● **Page text**
:::
Posted on:2010-12-16Degree:Ph.DType:Dissertation
University:University of California, Santa BarbaraCandidate:Leitz, Lisa AnnFull Text:PDF
GTID:1446390002972562Subject:Sociology
Abstract/Summary:
This dissertation provides a comprehensive examination of the involvement of U.S. military veterans and families in the anti-Iraq War movement which I term the modern "military peace movement." I draw on over two years of participant observation, thirty semi-structured interviews, and analysis of over 600 media articles and thousands of organizational documents to describe the dominant social movement organizations, strategies, tactics, and identities in this subsection of the peace movement. I demonstrate how the military identities of veterans and family members shape this movement and are used by the movement to make claims. Participants must overcome the unique constraints and heightened risks imposed by the military on their activism. Activist experiences cause these veterans and their families to distinguish themselves from the wider military, and they form a culture of action distinct from the larger peace movement in its goals, organizational forms, emotion culture, rituals, tactics, and strategies. Activists in this culture of action build a collective identity that combines two seemingly contradictory aspects of their lives: an intimate connection to the military and anti-war activism. The bonds between military peace movement organizations resemble a heterosexual family, and this movement family helps to transform activists' negative emotions from war, including fear and guilt, into emotions of resistance, including righteous anger and group pride. Activists strategically deploy their combined military and peace activist identities in order to challenge dominant pro-war framings of the Iraq War and to heighten the emotional resonance of tactics such as war memorials. I argue that the military peace movement complicates the traditional peace/war binary and reveals important diversity within the U.S. military. The military peace movement also demonstrates the significance of social movement scholarship that examines everyday personalized political strategies, movement cultures of action, and the role of identities and emotions in both internal and external movement processes.
:::
● **Task objective**
Please state how many semi-structured interviews the dissertation abstract says the research drew on.

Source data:
:::
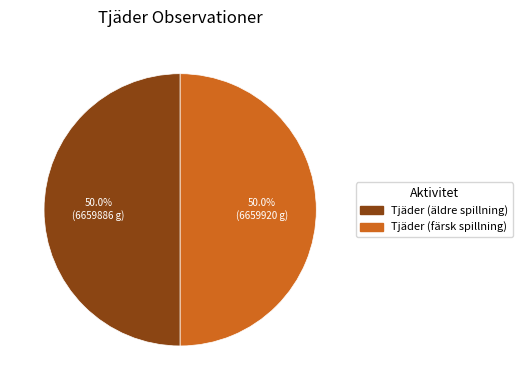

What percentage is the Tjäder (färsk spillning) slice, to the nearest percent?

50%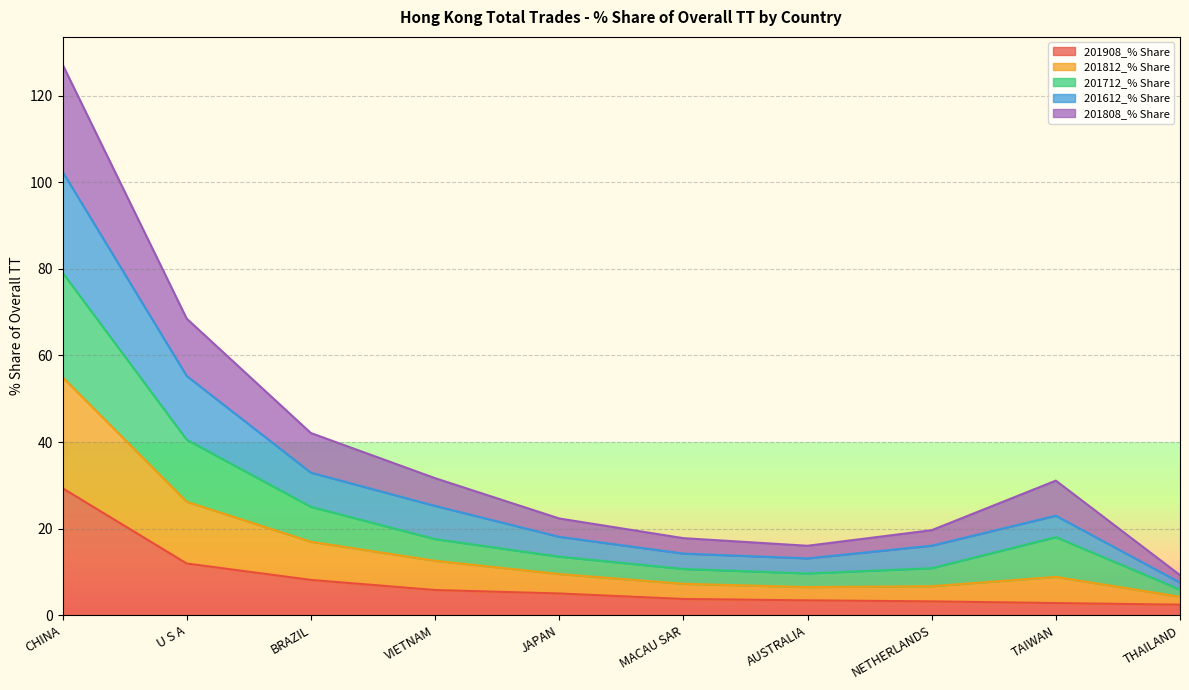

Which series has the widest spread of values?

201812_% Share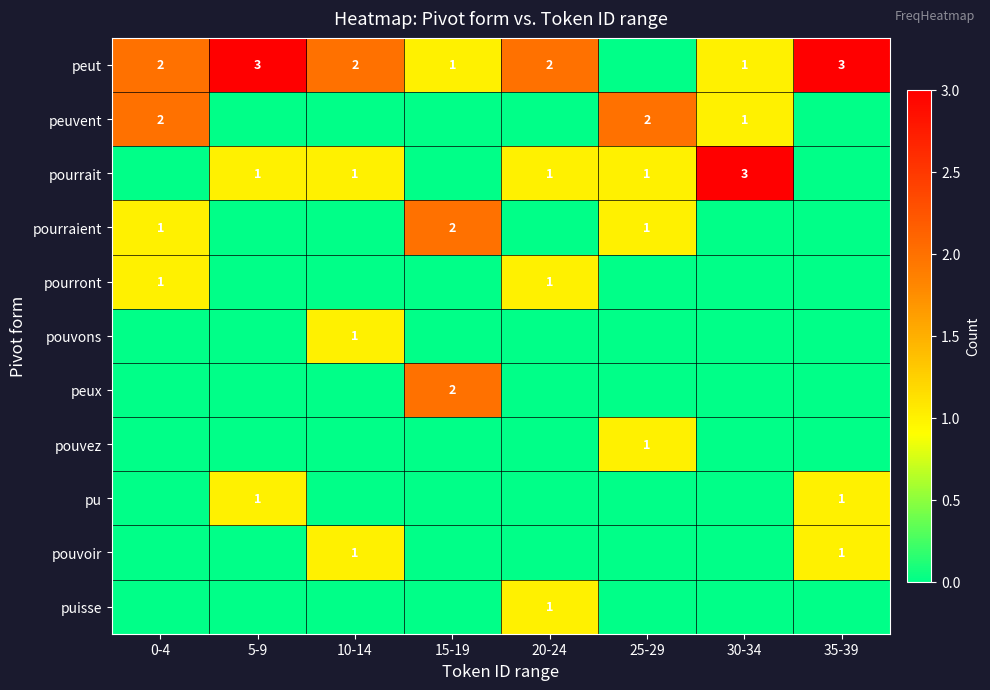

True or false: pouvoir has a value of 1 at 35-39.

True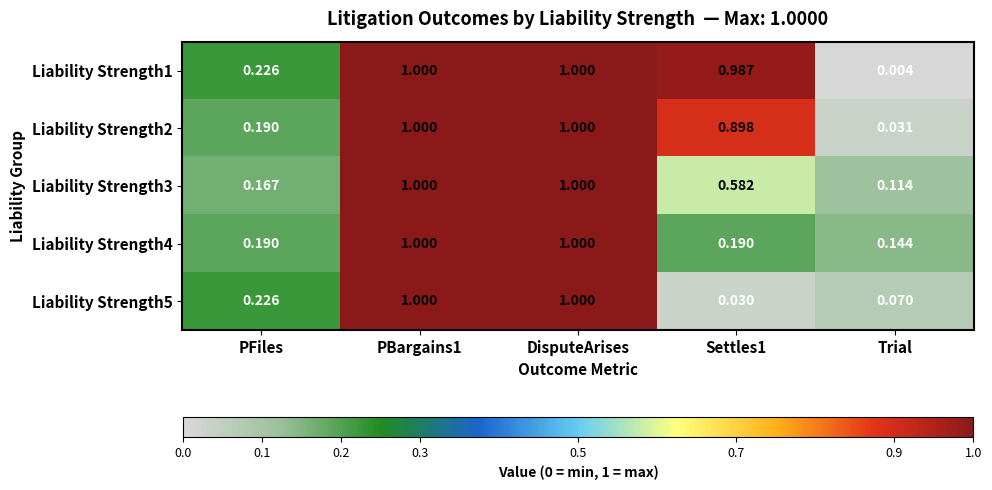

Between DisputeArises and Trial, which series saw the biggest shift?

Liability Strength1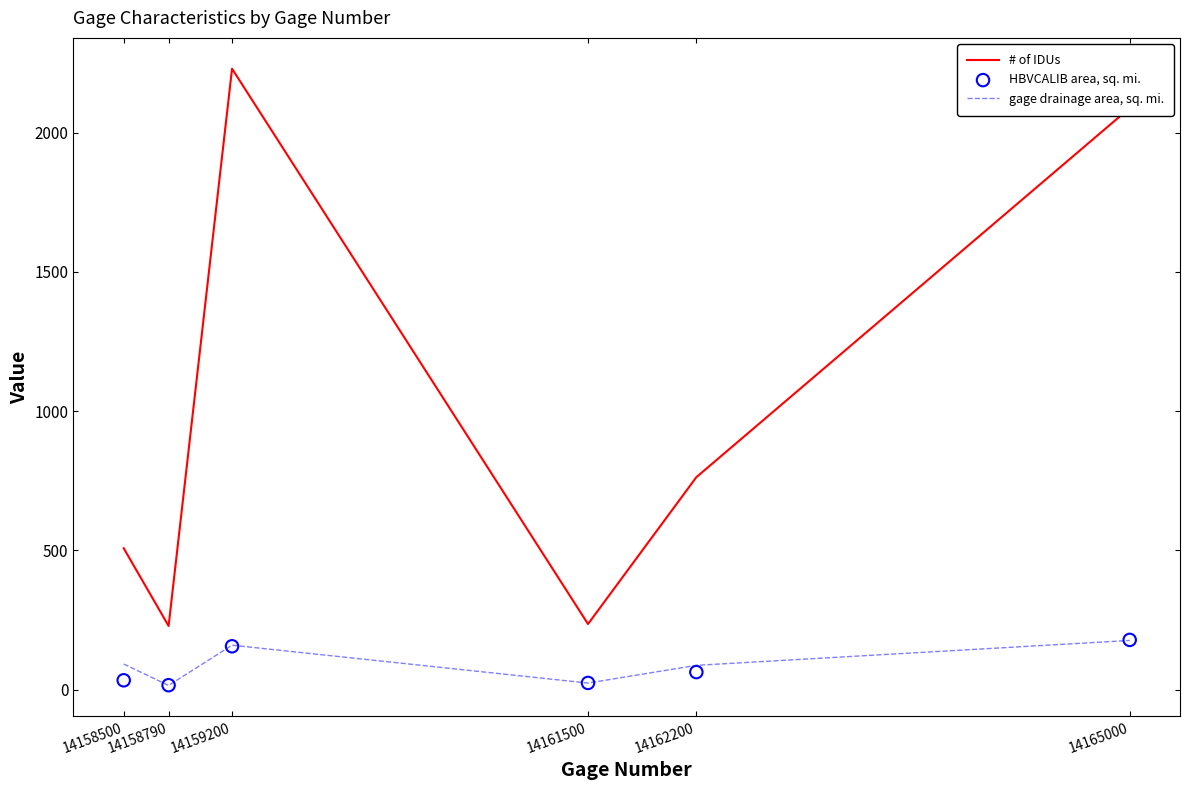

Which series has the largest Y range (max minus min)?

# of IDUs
:::
● **Solution below**
Thirty.